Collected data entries
☆ ☆ ☆ ☆ ☆ ☆ ☆
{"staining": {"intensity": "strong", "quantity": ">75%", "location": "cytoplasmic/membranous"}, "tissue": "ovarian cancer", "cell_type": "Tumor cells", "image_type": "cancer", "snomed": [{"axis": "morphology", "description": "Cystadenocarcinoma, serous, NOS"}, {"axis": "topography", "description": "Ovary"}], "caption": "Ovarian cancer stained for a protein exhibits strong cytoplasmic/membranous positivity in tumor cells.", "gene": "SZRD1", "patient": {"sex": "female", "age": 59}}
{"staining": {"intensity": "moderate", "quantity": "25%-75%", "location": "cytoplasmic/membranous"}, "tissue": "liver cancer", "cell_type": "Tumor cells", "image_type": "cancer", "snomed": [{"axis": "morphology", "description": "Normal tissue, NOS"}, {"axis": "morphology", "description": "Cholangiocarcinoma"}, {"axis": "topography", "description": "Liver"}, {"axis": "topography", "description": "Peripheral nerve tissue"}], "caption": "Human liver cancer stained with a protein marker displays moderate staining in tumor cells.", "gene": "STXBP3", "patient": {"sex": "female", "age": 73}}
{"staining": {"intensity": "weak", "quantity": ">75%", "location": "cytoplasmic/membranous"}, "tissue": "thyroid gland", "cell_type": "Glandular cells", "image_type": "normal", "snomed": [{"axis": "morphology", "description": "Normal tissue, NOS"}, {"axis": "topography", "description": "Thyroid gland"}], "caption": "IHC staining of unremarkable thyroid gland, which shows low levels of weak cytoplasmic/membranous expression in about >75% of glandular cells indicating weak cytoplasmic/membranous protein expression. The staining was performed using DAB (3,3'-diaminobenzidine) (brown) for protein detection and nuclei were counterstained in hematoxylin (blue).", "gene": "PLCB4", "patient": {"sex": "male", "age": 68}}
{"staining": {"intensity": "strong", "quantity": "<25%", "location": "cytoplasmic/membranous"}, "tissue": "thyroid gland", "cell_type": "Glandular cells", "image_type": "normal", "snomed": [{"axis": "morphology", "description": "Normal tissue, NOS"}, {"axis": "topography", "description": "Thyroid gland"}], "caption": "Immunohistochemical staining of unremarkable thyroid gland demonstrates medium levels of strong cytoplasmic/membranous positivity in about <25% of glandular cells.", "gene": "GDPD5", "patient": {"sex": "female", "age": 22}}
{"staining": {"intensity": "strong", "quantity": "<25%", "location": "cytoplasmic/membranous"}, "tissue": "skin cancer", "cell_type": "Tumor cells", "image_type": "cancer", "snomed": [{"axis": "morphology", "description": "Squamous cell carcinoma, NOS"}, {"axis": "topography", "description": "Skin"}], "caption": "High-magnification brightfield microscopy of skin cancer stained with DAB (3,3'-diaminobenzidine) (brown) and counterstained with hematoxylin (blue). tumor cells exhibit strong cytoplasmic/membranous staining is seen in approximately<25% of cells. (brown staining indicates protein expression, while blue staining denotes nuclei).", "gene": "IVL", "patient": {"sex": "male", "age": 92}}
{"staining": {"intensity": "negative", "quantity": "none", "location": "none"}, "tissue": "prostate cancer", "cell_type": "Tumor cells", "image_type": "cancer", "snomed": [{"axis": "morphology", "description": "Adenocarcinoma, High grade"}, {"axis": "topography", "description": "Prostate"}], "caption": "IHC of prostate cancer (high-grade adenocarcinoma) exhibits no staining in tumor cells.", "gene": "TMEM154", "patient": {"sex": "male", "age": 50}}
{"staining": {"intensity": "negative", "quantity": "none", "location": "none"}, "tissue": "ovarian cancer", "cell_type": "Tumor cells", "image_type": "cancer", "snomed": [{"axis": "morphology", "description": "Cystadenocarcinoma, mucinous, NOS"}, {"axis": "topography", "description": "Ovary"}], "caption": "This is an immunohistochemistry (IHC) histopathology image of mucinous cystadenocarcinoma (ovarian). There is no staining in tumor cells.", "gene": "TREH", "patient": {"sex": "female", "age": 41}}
☆ ☆ ☆ ☆ ☆ ☆ ☆
[PROBLEM TO SOLVE] Copy exactly the lines that run from the first line of the data to the line containing "liver cancer stained", please, with both ends included and nothing else.

[SOLUTION TO THIS EXERCISE]
{"staining": {"intensity": "strong", "quantity": ">75%", "location": "cytoplasmic/membranous"}, "tissue": "ovarian cancer", "cell_type": "Tumor cells", "image_type": "cancer", "snomed": [{"axis": "morphology", "description": "Cystadenocarcinoma, serous, NOS"}, {"axis": "topography", "description": "Ovary"}], "caption": "Ovarian cancer stained for a protein exhibits strong cytoplasmic/membranous positivity in tumor cells.", "gene": "SZRD1", "patient": {"sex": "female", "age": 59}}
{"staining": {"intensity": "moderate", "quantity": "25%-75%", "location": "cytoplasmic/membranous"}, "tissue": "liver cancer", "cell_type": "Tumor cells", "image_type": "cancer", "snomed": [{"axis": "morphology", "description": "Normal tissue, NOS"}, {"axis": "morphology", "description": "Cholangiocarcinoma"}, {"axis": "topography", "description": "Liver"}, {"axis": "topography", "description": "Peripheral nerve tissue"}], "caption": "Human liver cancer stained with a protein marker displays moderate staining in tumor cells.", "gene": "STXBP3", "patient": {"sex": "female", "age": 73}}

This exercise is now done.